“我刚从南京回来,今年的年会在s大,做了个发言,熬了几天,有那么沧桑吗?”
“有。”
“哼!”钱禠白轻哼一声儿,正色道:“你今晚有什么事儿吗?没事儿的话到我家住一晚?孩子可以离开你吗?”
路瞻歌皱了眉,钱禠白口中说的事情恐怕不是小事情。“孩子可以离开我,可是我离不开药啊!”

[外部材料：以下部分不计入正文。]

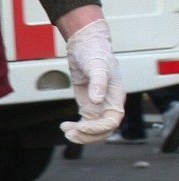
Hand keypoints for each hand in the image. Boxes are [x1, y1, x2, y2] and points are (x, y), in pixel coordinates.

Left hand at [59, 17, 124, 142]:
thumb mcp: (96, 66)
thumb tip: (97, 100)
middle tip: (70, 135)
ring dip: (82, 134)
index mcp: (116, 96)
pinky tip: (65, 126)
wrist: (86, 45)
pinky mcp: (88, 104)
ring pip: (94, 128)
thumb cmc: (95, 53)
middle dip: (89, 136)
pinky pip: (86, 122)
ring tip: (66, 131)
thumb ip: (98, 83)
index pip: (112, 120)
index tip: (82, 127)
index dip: (99, 128)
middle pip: (104, 129)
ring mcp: (99, 105)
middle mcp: (109, 103)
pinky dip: (77, 127)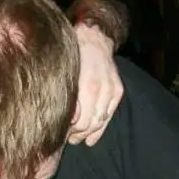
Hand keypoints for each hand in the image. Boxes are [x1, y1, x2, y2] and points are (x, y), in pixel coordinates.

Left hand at [68, 23, 123, 145]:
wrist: (93, 39)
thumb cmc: (73, 57)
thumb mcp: (64, 75)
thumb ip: (67, 98)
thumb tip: (69, 120)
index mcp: (87, 86)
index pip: (80, 122)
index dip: (70, 132)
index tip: (61, 134)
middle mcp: (102, 90)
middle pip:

“那这样吧,你下班之后我陪你回家拿药,正好看看两个小家伙,然后我们出去吃点什么,晚上喝一杯?”钱禠白利落地安排好了行程,路瞻歌饶有兴致地看着她,“你今天有些奇怪。”
“我希望……我希望我们可以及时止损。”
路瞻歌点点头,钱禠白所说的事情恐怕和丁悠仁有关。
“禠白,我希望,无论发生什么事情,都不要影响你我之间的关系。”
“我绝对不会让影响我们之间的关系的事情发生。”
路瞻歌跟着钱禠白回到她的家,往日的温馨已然不在。路瞻歌心下明了,恐怕钱禠白想说的就是这件事情。
“瞻歌,喝一杯吗?”
“可以啊。”
路瞻歌欣然答应。
钱禠白进了厨房,路瞻歌坐在沙发上看着空荡荡的墙,物是人非罢了。她和夏安也现在不也是天各一方吗?